• **Objectif de l'exercice**:
Reproduisez à l'identique chacune des lignes du matériel ci-dessous, du début à la fin.

• **Données fournies**:
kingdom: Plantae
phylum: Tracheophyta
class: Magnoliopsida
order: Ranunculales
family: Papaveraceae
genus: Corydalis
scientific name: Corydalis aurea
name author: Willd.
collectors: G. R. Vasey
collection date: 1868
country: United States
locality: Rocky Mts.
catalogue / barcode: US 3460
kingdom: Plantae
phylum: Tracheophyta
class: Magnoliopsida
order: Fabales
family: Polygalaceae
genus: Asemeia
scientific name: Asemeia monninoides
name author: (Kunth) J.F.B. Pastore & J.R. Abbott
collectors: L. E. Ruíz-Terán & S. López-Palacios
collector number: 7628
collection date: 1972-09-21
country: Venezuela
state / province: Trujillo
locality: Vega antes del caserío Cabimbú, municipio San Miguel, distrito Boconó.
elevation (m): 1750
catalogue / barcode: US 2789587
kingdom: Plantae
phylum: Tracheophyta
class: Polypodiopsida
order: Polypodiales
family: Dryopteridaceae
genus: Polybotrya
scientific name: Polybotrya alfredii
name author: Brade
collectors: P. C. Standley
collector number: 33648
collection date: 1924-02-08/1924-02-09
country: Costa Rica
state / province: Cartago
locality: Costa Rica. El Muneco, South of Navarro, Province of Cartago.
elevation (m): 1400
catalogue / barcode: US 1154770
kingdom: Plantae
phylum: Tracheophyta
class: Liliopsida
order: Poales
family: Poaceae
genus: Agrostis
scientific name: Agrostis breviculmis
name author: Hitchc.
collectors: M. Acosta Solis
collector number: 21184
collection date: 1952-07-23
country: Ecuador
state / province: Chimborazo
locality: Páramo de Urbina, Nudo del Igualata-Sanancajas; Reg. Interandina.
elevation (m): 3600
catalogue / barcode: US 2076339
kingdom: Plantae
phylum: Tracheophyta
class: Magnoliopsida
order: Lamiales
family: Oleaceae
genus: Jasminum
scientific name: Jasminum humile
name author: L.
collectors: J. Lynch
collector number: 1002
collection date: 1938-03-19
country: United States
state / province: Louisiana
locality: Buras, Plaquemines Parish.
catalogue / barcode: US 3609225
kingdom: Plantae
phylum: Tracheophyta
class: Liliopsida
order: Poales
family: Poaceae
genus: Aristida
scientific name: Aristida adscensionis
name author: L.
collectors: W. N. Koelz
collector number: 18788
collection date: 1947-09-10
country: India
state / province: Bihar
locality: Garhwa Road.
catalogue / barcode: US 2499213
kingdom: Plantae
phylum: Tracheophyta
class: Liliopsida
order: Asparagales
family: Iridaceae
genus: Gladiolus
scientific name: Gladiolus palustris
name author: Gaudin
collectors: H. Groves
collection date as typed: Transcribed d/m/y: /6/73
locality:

• **Corrigé**:
kingdom: Plantae
phylum: Tracheophyta
class: Magnoliopsida
order: Ranunculales
family: Papaveraceae
genus: Corydalis
scientific name: Corydalis aurea
name author: Willd.
collectors: G. R. Vasey
collection date: 1868
country: United States
locality: Rocky Mts.
catalogue / barcode: US 3460
kingdom: Plantae
phylum: Tracheophyta
class: Magnoliopsida
order: Fabales
family: Polygalaceae
genus: Asemeia
scientific name: Asemeia monninoides
name author: (Kunth) J.F.B. Pastore & J.R. Abbott
collectors: L. E. Ruíz-Terán & S. López-Palacios
collector number: 7628
collection date: 1972-09-21
country: Venezuela
state / province: Trujillo
locality: Vega antes del caserío Cabimbú, municipio San Miguel, distrito Boconó.
elevation (m): 1750
catalogue / barcode: US 2789587
kingdom: Plantae
phylum: Tracheophyta
class: Polypodiopsida
order: Polypodiales
family: Dryopteridaceae
genus: Polybotrya
scientific name: Polybotrya alfredii
name author: Brade
collectors: P. C. Standley
collector number: 33648
collection date: 1924-02-08/1924-02-09
country: Costa Rica
state / province: Cartago
locality: Costa Rica. El Muneco, South of Navarro, Province of Cartago.
elevation (m): 1400
catalogue / barcode: US 1154770
kingdom: Plantae
phylum: Tracheophyta
class: Liliopsida
order: Poales
family: Poaceae
genus: Agrostis
scientific name: Agrostis breviculmis
name author: Hitchc.
collectors: M. Acosta Solis
collector number: 21184
collection date: 1952-07-23
country: Ecuador
state / province: Chimborazo
locality: Páramo de Urbina, Nudo del Igualata-Sanancajas; Reg. Interandina.
elevation (m): 3600
catalogue / barcode: US 2076339
kingdom: Plantae
phylum: Tracheophyta
class: Magnoliopsida
order: Lamiales
family: Oleaceae
genus: Jasminum
scientific name: Jasminum humile
name author: L.
collectors: J. Lynch
collector number: 1002
collection date: 1938-03-19
country: United States
state / province: Louisiana
locality: Buras, Plaquemines Parish.
catalogue / barcode: US 3609225
kingdom: Plantae
phylum: Tracheophyta
class: Liliopsida
order: Poales
family: Poaceae
genus: Aristida
scientific name: Aristida adscensionis
name author: L.
collectors: W. N. Koelz
collector number: 18788
collection date: 1947-09-10
country: India
state / province: Bihar
locality: Garhwa Road.
catalogue / barcode: US 2499213
kingdom: Plantae
phylum: Tracheophyta
class: Liliopsida
order: Asparagales
family: Iridaceae
genus: Gladiolus
scientific name: Gladiolus palustris
name author: Gaudin
collectors: H. Groves
collection date as typed: Transcribed d/m/y: /6/73
locality:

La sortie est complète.